A situação do Cerrado não é um caso isolado, mas sim um reflexo agudo da crise climática global que afeta todo o planeta. Enquanto o Brasil vê seu “berço das águas” secar, outras regiões do mundo já enfrentam consequências drásticas e permanentes. Na Europa, a escassez de água tornou-se uma realidade permanente em diversos países, especialmente no Sul do continente. Regiões da Espanha, Itália, Grécia e Portugal sofrem com secas prolongadas e a diminuição severa dos níveis de reservatórios, afetando a agricultura, a geração de energia e o abastecimento humano. Em algumas localidades, restrições ao uso de água já fazem parte do cotidiano, evidenciando que a crise hídrica não é mais uma ameaça futura, mas uma realidade do presente.

Além da Falta d’Água: Consequências em Cadeia

A crise climática impulsionada pelo aquecimento global desencadeia uma série de outras consequências devastadoras além da falta de água permanente.
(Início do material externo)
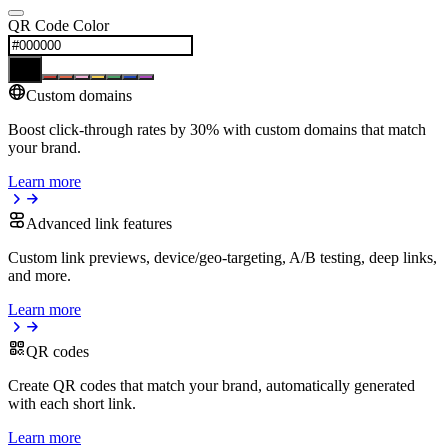
QR Code Color
Custom domains
Boost click-through rates by 30% with custom domains that match
your brand.
Learn more
Advanced link features
Custom link previews, device/geo-targeting, A/B testing, deep links,
and more.
Learn more
QR codes
Create QR codes that match your brand, automatically generated
with each short link.
Learn more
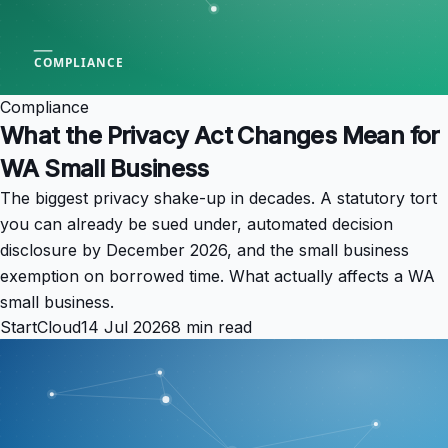
Compliance
What the Privacy Act Changes Mean for
WA Small Business
The biggest privacy shake-up in decades. A statutory tort
you can already be sued under, automated decision
disclosure by December 2026, and the small business
exemption on borrowed time. What actually affects a WA
small business.
StartCloud
14 Jul 2026
8 min read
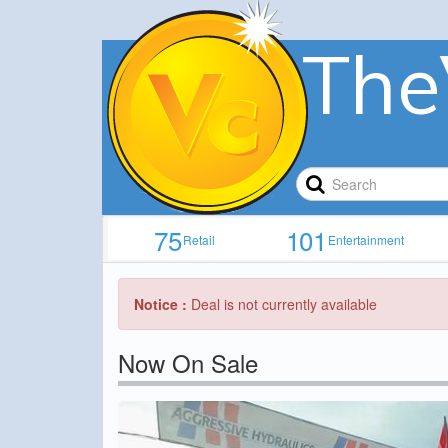
The
75
101
Retail
Entertainment
Notice :
Deal is not currently available
Now On Sale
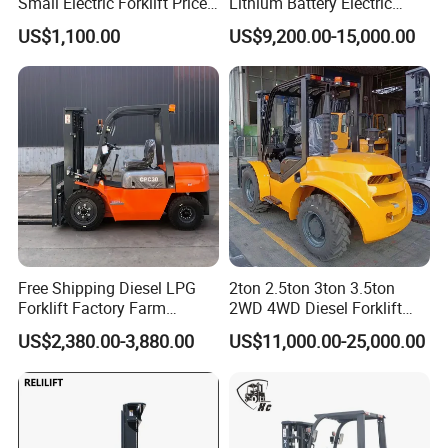
Small Electric Forklift Price
Lithium Battery Electric
Battery Forklift Electric
Hangcha Forklift Xe
US$1,100.00
US$9,200.00-15,000.00
Forklift for Sale
1.5t/1.8t/2t/2.5t/3t/3.5t/3.8
t CE ISO High Efficiency
Warehouse Operating
Free Shipping Diesel LPG
2ton 2.5ton 3ton 3.5ton
Forklift Factory Farm
2WD 4WD Diesel Forklift
Warehouse Forklifts Truck
Truck EPA Euro 5 Rough
US$2,380.00-3,880.00
US$11,000.00-25,000.00
CE China New Terrain
Terrain Fork Lift Offroad
Forklift with Side Shift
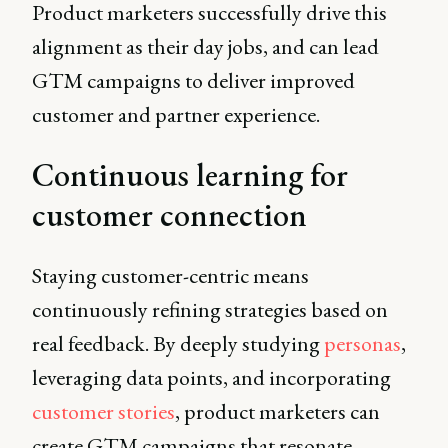
Product marketers successfully drive this
alignment as their day jobs, and can lead
GTM campaigns to deliver improved
customer and partner experience.
Continuous learning for
customer connection
Staying customer-centric means
continuously refining strategies based on
real feedback. By deeply studying
personas
,
leveraging data points, and incorporating
customer stories
, product marketers can
create GTM campaigns that resonate.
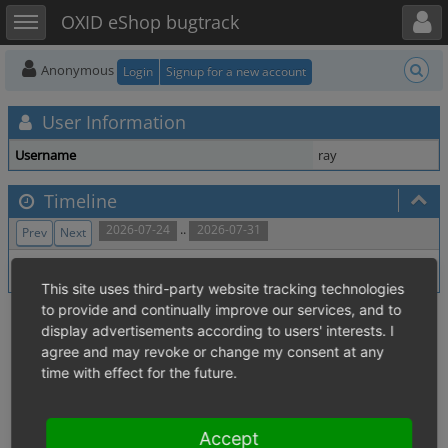
Toggle user menu
Toggle sidebar
OXID eShop bugtrack
Anonymous
Login
Signup for a new account
User Information
Username
ray
Timeline
..
2026-07-24
2026-07-31
Prev
Next
No activity within time range.
This site uses third-party website tracking technologies
to provide and continually improve our services, and to
display advertisements according to users' interests. I
agree and may revoke or change my consent at any
time with effect for the future.
Accept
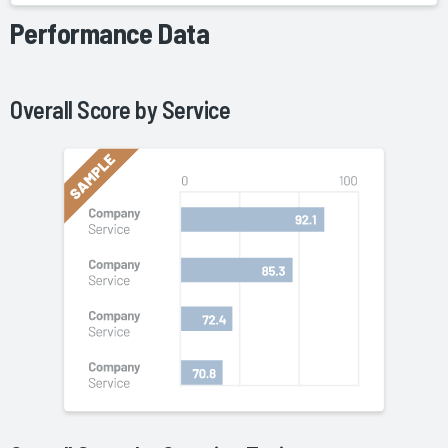
Performance Data
Overall Score by
Service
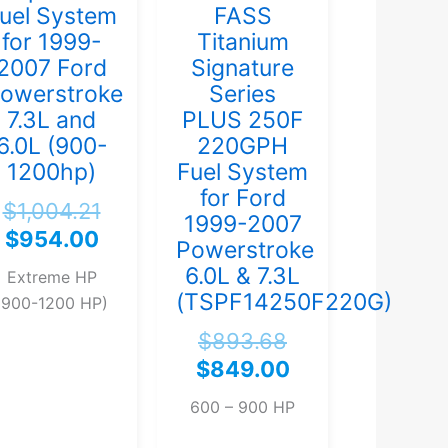
uel System
FASS
for 1999-
Titanium
2007 Ford
Signature
owerstroke
Series
7.3L and
PLUS 250F
6.0L (900-
220GPH
1200hp)
Fuel System
for Ford
$
1,004.21
1999-2007
$
954.00
Powerstroke
6.0L & 7.3L
Extreme HP
(TSPF14250F220G)
(900-1200 HP)
$
893.68
$
849.00
600 – 900 HP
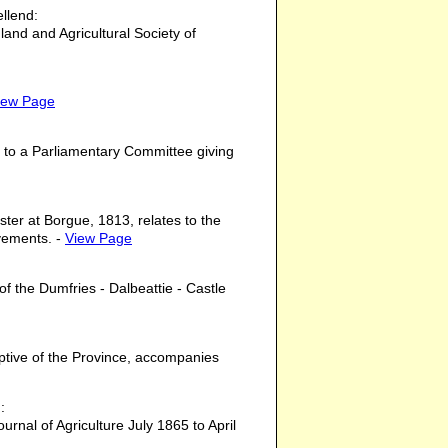
llend:
land and Agricultural Society of
iew Page
 to a Parliamentary Committee giving
ter at Borgue, 1813, relates to the
ovements. -
View Page
of the Dumfries - Dalbeattie - Castle
iptive of the Province, accompanies
:
ournal of Agriculture July 1865 to April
O aumento das temperaturas médias globais provoca:

  • Eventos Climáticos Extremos: Ondas de calor mortais, tempestades mais intensas, inundações avassaladoras e furacões mais destrutivos tornam-se mais frequentes e severos, causando perdas humanas e econômicas incalculáveis.

  • Ameaça à Segurança Alimentar: A irregularidade das chuvas, as secas e as temperaturas extremas prejudicam a produção agrícola em todo o mundo, ameaçando a segurança alimentar global e elevando os preços dos alimentos.

  • Perda da Biodiversidade: Espécies animais e vegetais enfrentam dificuldades para se adaptar às rápidas mudanças climáticas, acelerando a taxa de extinção e desequilibrando ecossistemas vitais.

  • Aumento do Nível do Mar: O derretimento das calotas polares e o aquecimento dos oceanos provocam o aumento do nível do mar, ameaçando cidades costeiras e comunidades insulares.

  • Riscos à Saúde: Ondas de calor, disseminação de doenças tropicais para novas regiões e a contaminação da água representam riscos crescentes à saúde pública global.

A coordenadora do Programa Cerrado no Instituto Sociedade, População e Natureza (ISPN), Isabel Figueiredo, destacou o desafio intergeracional de comunicar a importância do bioma. Para a professora da UnB Mercedes Bustamante, o futuro sustentável do Brasil passa, inevitavelmente, pela preservação do Cerrado. O Dia Mundial da Água deste ano deixa claro que a defesa do Cerrado não é apenas uma questão ambiental, mas um imperativo para a sobrevivência humana e o combate à crise climática global.